The decade-long rally in home prices could end when the Fed wraps up its tightening cycle, Robert Shiller said.
He told CNBC that earlier rate hikes pushed people to buy homes before borrowing costs rose even further.
“So that’s been a positive influence on the market, but it’s coming to an end.”
More than 10 years of home price gains could soon come to a close once the Federal Reserve’s tightening cycle ends, Yale economist Robert Shiller told CNBC.
That’s as the past year’s Fed rate hikes boosted mortgage rates, keeping existing homes off the market, but also adding to homebuyer demand, Shiller said Thursday.
“I think the fear of interest rate increases has influenced people’s thinking,” he said. “It’s not just homeowners. It’s new buyers who wanted to get in before the interest rates went up even more. They wanted to lock in.

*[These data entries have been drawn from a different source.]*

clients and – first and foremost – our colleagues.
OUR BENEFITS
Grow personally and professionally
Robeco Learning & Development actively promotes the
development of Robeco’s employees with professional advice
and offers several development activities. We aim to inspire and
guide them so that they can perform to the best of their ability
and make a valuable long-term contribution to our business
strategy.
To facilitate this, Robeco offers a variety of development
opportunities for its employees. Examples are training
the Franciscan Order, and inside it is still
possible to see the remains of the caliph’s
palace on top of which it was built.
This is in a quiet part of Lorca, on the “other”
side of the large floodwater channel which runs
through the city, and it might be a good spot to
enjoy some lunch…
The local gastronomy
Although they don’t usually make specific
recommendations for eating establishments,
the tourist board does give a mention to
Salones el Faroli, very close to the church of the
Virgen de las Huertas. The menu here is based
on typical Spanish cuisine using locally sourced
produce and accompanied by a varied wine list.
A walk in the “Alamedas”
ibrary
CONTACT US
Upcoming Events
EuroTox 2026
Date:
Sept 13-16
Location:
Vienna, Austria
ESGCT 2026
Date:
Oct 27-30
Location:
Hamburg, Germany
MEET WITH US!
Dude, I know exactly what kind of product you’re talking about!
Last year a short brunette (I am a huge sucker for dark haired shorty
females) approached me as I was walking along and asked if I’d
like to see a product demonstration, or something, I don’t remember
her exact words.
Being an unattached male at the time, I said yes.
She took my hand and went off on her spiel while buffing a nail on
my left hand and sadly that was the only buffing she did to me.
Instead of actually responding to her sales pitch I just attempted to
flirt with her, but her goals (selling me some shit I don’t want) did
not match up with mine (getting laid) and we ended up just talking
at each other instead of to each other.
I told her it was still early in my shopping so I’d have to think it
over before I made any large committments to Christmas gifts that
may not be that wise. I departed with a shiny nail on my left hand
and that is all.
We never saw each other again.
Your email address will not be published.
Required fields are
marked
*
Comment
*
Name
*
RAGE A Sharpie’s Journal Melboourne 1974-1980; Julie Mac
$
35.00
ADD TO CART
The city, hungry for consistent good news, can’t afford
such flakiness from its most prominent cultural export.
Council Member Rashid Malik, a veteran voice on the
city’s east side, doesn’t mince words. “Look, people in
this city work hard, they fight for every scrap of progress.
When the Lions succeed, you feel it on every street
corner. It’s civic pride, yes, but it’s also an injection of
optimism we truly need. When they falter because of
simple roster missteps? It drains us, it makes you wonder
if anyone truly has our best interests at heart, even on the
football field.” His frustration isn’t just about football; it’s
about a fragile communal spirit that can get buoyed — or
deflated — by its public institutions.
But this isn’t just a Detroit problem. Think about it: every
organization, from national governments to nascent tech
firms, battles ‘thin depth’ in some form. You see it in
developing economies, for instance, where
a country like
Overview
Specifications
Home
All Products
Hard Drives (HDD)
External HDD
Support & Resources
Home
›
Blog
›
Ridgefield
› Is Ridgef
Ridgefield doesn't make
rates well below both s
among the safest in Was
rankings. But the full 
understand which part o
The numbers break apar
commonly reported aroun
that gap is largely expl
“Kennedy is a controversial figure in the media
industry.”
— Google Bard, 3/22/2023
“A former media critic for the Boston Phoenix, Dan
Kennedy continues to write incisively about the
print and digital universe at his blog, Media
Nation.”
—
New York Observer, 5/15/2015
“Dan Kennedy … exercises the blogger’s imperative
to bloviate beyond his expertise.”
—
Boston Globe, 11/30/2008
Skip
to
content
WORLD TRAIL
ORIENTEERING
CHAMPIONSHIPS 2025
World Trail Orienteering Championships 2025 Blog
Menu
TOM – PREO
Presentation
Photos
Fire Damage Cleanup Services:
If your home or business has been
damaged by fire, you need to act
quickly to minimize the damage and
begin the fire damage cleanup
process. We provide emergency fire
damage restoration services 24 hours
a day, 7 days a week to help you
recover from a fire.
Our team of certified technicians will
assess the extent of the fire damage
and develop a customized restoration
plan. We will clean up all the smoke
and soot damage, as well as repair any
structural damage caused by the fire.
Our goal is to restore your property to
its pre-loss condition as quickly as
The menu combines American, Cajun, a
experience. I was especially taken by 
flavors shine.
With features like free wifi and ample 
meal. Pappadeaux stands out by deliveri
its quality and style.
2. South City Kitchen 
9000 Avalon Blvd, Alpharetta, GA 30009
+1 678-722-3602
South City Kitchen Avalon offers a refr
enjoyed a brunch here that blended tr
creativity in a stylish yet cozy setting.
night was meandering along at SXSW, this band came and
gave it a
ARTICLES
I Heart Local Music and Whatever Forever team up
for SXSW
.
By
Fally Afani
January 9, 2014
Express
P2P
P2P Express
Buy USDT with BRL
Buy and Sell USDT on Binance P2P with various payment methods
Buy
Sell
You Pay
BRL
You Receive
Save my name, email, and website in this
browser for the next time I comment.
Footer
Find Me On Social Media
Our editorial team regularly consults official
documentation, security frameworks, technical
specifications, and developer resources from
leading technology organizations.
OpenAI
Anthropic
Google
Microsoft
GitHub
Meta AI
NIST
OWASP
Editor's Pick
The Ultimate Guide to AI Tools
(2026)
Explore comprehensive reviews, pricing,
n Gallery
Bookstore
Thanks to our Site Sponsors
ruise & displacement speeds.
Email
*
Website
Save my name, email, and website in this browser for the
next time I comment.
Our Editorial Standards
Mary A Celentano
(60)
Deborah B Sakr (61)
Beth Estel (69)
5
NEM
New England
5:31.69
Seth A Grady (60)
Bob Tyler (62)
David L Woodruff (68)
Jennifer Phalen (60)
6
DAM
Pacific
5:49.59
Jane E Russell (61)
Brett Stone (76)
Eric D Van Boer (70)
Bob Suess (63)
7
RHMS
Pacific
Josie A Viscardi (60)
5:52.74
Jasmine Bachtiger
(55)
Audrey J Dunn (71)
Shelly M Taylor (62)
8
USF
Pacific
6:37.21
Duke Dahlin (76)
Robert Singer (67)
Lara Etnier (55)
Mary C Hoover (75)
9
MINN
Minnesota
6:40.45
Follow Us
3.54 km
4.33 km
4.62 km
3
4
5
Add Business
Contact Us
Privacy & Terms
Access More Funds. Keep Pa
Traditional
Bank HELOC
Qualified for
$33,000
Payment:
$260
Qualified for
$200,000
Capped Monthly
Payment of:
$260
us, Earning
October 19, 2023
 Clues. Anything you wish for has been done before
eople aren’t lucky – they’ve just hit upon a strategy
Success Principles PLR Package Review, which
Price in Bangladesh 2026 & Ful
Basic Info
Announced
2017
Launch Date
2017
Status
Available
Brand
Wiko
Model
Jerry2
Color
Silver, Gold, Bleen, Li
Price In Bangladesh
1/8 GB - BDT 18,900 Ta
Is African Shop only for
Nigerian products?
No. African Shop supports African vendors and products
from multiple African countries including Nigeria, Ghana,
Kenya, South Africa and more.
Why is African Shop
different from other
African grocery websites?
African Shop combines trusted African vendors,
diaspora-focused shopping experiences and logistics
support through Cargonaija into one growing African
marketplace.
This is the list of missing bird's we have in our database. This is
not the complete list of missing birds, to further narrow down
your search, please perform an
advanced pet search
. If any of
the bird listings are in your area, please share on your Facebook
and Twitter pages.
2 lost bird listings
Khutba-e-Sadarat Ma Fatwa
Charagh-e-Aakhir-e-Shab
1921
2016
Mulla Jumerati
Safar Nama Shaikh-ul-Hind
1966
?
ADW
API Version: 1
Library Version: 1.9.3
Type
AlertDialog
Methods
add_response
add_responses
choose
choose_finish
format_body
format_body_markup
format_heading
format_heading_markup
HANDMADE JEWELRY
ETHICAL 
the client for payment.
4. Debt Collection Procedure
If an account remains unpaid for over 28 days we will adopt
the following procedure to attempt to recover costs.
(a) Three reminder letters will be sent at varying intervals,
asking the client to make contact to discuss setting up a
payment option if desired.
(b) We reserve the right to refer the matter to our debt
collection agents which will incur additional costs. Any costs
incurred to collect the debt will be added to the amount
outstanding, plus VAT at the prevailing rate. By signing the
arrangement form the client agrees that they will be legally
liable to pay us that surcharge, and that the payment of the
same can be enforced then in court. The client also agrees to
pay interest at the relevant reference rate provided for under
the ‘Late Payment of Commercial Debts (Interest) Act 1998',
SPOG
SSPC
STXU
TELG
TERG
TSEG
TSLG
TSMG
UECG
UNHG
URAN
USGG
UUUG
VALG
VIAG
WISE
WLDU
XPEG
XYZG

So that’s been a positive influence on the market, but it’s coming to an end.”
He acknowledged “unusual behavior” over the last six months in the index that he co-founded with economist Karl Case.
The housing market retreated, then began to go back up, Shiller pointed out, saying “people don’t know what to make of the ‘what is the Fed going to do?’ situation.”
That contrasted with the housing market’s traditional reputation for being more easily predictable, he added, especially after more than 10 years of steady home price gains that investors assumed would continue.
“But it may be coming to an end with the end of this interest-rate-rising cycle,” Shiller said.
His view runs counter to others on Wall Street who see the end of Fed rate hikes as bullish for home prices as borrowing costs moderate and bring back more demand.
For example, real-estate forecaster Barry Habib recently said that an upcoming slowdown would be enough to prompt interest rate cuts, easing mortgages and causing prices to rise 3% to 7% over the next few years.
But Ritholtz Wealth Management CIO Barry Ritholtz echoed Shiller’s view, saying rate cuts would actually bring housing costs down as higher rates have constrained housing supply.
Meanwhile, the Fed meets next week, and markets widely expect another quarter-point increase, which could be the last one of the current hiking cycle.
As the latest consumer price and producer prices have shown inflation cooling more than expected, Wall Street has started to abandon forecasts for additional rate hikes later this year.